Example 9.13 Section
The following SAS program illustrates two more picture formats:
DATA temp5;
input subj ssn expens;
cards;
110051 001111111 1099.99
110088 022234567 10876.34
210012 123345567 9567.21
220004 120451207 5640.12
230006 125398710 344.46
310083 237982019 3235.09
410012 323432429 1343.03
420037 340234839 11348.29
510027 928373402 7362.79
520017 433492349 3295.09
;
RUN;
PROC FORMAT;
picture ssnpix LOW-HIGH = '999-99-9999';
picture dolpix LOW-HIGH = '000,000.00' (prefix='$' fill='*');
RUN;
PROC PRINT data=temp5;
title 'Output Dataset: TEMP5. Examples of Picture Formats.';
format ssn ssnpix. expens dolpix.;
var subj ssn expens;
RUN;
Obs | subj | ssn | expens |
---|---|---|---|
1 | 10051 | 001-11-1111 | *$1,099.99 |
2 | 110088 | 022-23-4597 | $10,876.34 |
3 | 2100012 | 123-34-5567 | *$9,567.21 |
4 | 220004 | 120-45-1207 | *$5,640.12 |
5 | 230006 | 125-39-8710 | ***$344.46 |
6 | 310083 | 237-98-2019 | *$3,235.09 |
7 | 410012 | 323-43-2429 | *$1,343.03 |
8 | 420037 | 340-23-4839 | $11,348.29 |
9 | 510027 | 928-37-3402 | *$7,362.79 |
10 | 520017 | 433-49-2349 | *$3,295.09 |
The first DATA step merely creates a temporary data set called temp5 by reading in three variables: subj (matching the ID numbers with those in the back data set), ssn (social security number), and expens (hospital expenses, a dollar amount). Then, the FORMAT procedure defines two picture formats, ssnpix and dolpix.
- The ssnpix format tells SAS to print social security numbers with the stated format. Since a non-zero digit selector ("9") is used, SAS prints leading zeroes. That is, the social security number 032-45-2190 will be printed with the leading zero.
- The dolpix format tells SAS to print expense amounts dropping any leading zeroes. The PREFIX option tells SAS to place a dollar sign ("$") before the expense amount, while the FILL option tells SAS to fill the remaining positions with asterisks ("*").
The PRINT procedure associates the variable ssn with the format ssnpix and the variable expens with the format dolpix, as well as prints the data set. Launch and run the SAS program and review the output of the PRINT procedure to convince yourself that the picture formats did indeed have the desired effect.
Note that although the largest expense in the data set is 11,348.29, the dolpix picture seemingly allows for numbers in the hundreds of thousands, 100,000.00 say.

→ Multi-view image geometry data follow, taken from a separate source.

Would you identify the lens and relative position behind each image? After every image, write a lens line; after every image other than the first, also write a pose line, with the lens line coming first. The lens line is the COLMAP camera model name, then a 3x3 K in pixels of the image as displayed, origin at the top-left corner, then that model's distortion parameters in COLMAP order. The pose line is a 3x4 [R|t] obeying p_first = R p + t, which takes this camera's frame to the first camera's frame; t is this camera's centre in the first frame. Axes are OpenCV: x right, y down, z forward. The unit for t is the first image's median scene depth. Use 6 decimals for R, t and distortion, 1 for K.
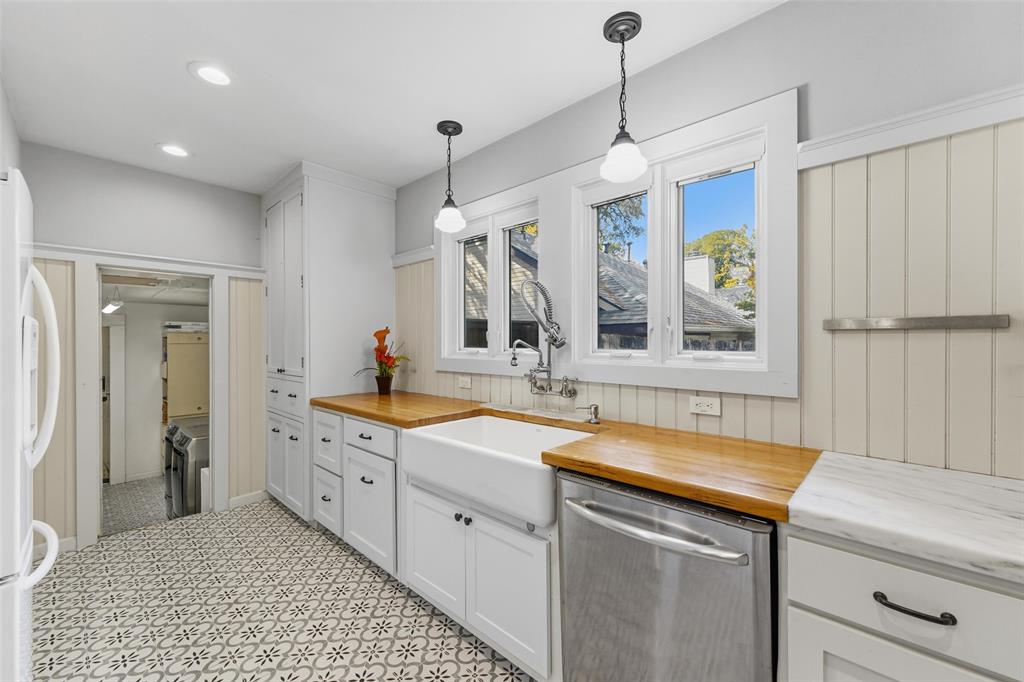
lens RADIAL K [[404.2, 0, 501.9], [0, 404.2, 343.7], [0, 0, 1]] dist [0.001799, -0.000529]
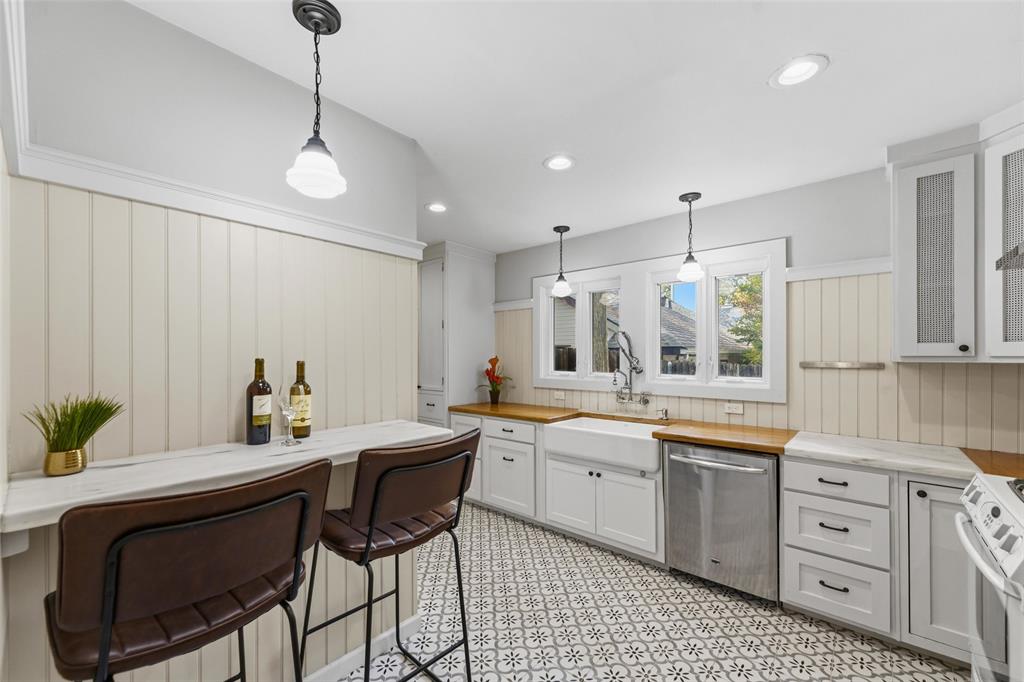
lens RADIAL K [[414.1, 0, 483.0], [0, 414.1, 355.1], [0, 0, 1]] dist [-0.015177, 0.000236]
pose [[0.999942, 0.002587, 0.010470, -0.516376], [-0.002545, 0.999989, -0.004052, -0.057360], [-0.010481, 0.004025, 0.999937, -0.660689]]
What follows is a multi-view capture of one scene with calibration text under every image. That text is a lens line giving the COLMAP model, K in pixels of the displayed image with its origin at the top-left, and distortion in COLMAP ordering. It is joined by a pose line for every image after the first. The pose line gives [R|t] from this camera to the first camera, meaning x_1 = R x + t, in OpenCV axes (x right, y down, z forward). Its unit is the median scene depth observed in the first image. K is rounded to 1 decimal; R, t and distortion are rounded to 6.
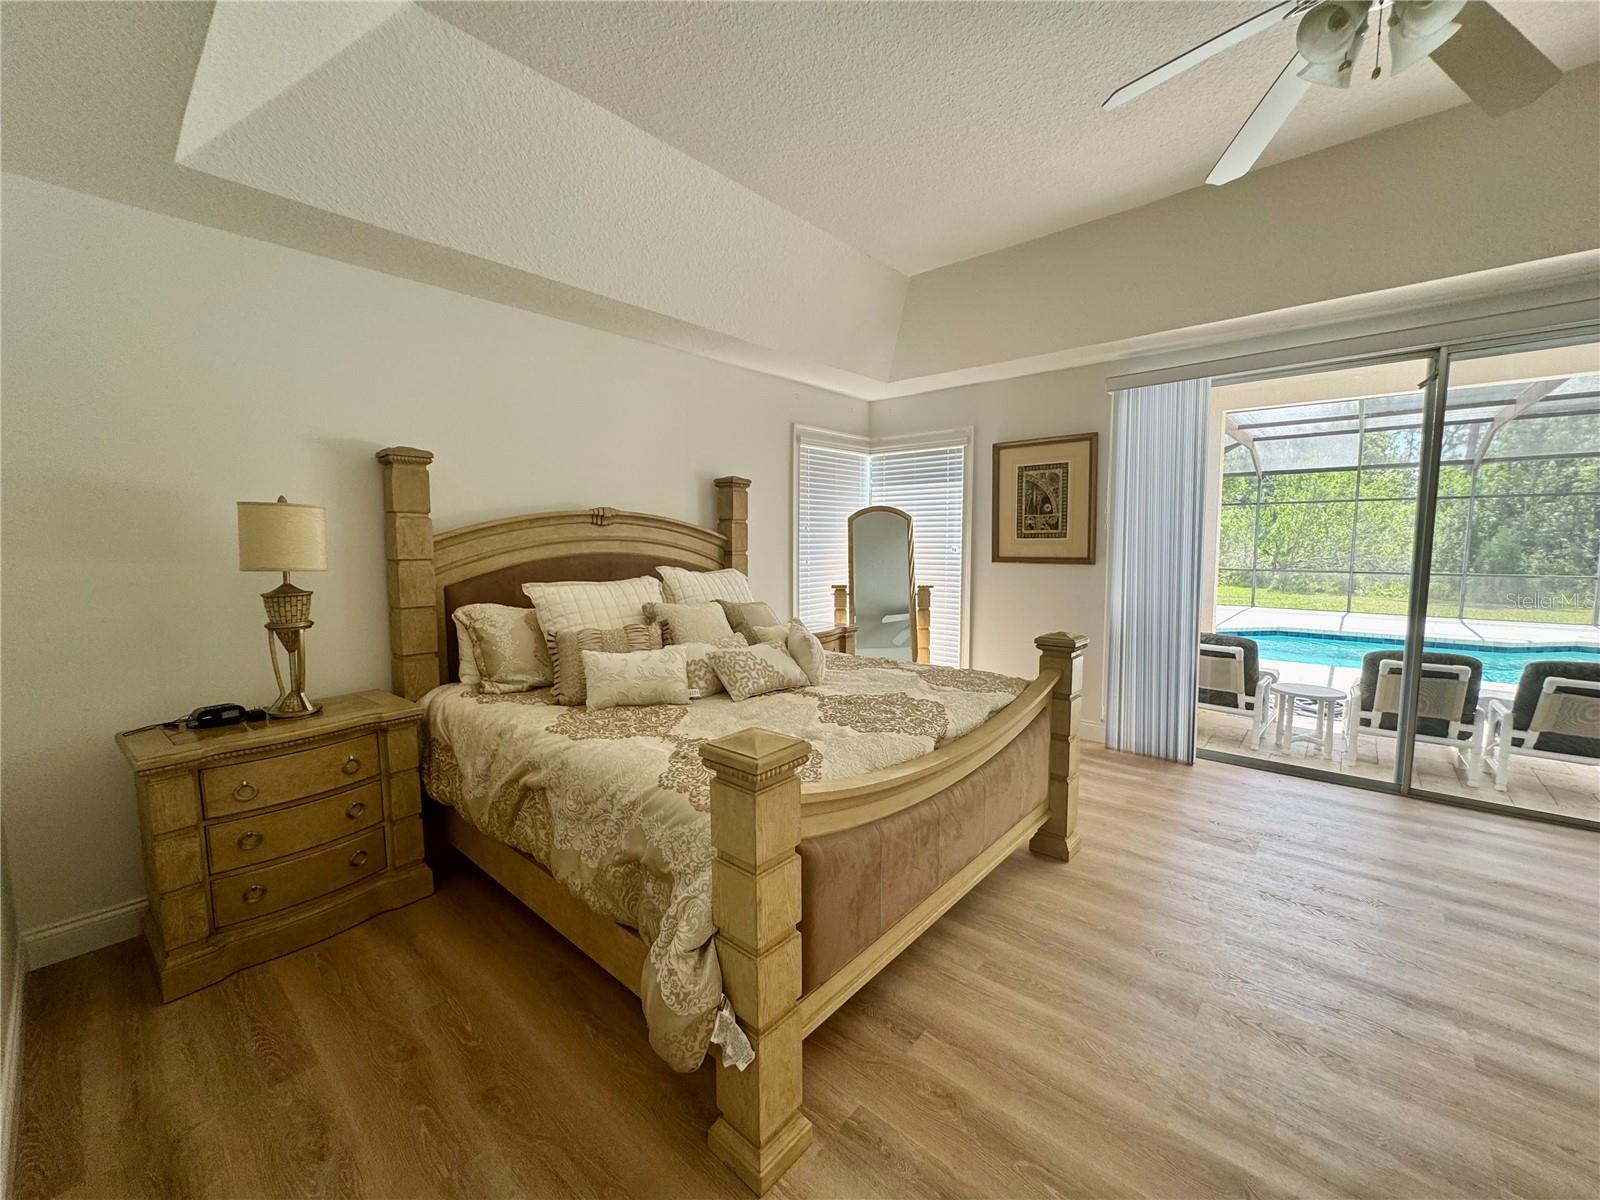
lens RADIAL K [[642.2, 0, 800.0], [0, 642.2, 600.0], [0, 0, 1]] dist [-0.002657, -0.000242]
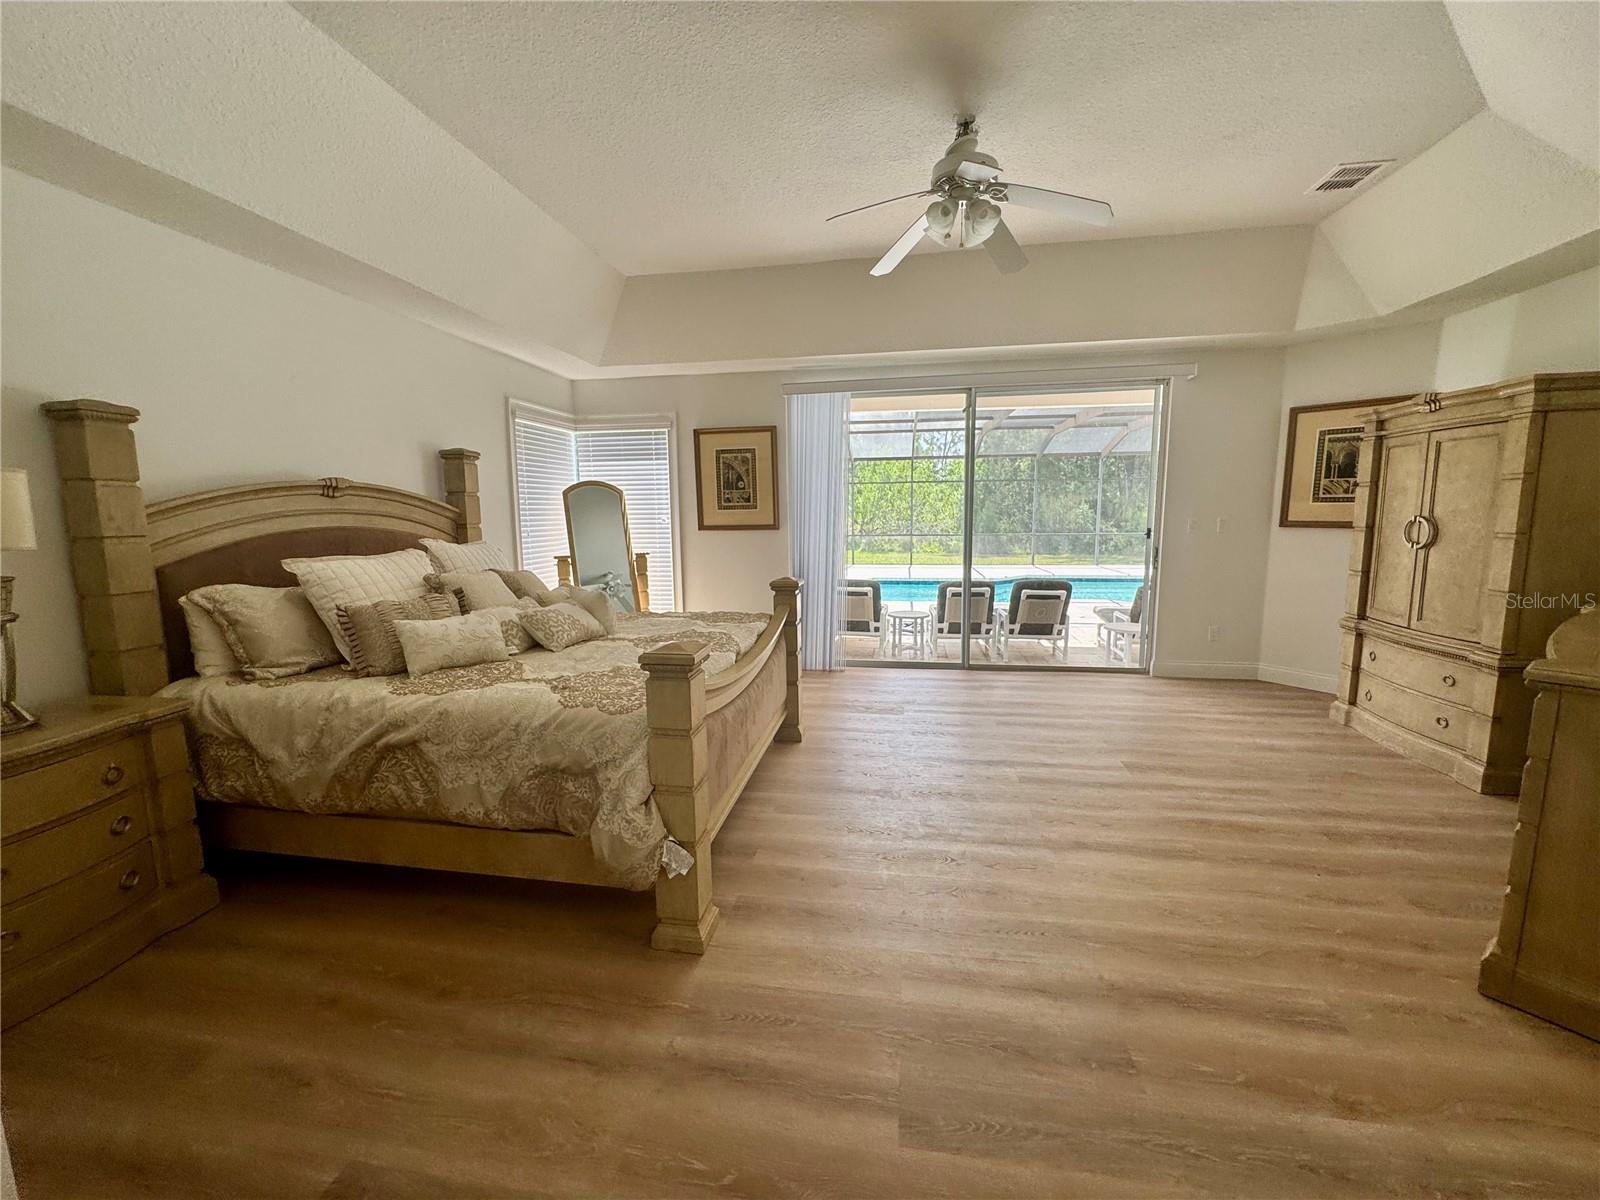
lens RADIAL K [[642.2, 0, 800.0], [0, 642.2, 600.0], [0, 0, 1]] dist [-0.002657, -0.000242]
pose [[0.849660, -0.079210, 0.521349, -0.278143], [0.059696, 0.996747, 0.054149, 0.026307], [-0.523942, -0.014886, 0.851624, -0.173312]]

If we did not provide that extra digit, then SAS would not have room to place a dollar sign before an expense amount of 11,348.29. This is a common mistake, so please keep it in mind! If this is unclear to you, you might want to remove one of the three 0s that appear before the comma in the dolpix picture, re-run the SAS program, and review the PRINT procedure to see that the dollar sign is not displayed for the 11,348.29 or 10,876.34 amounts.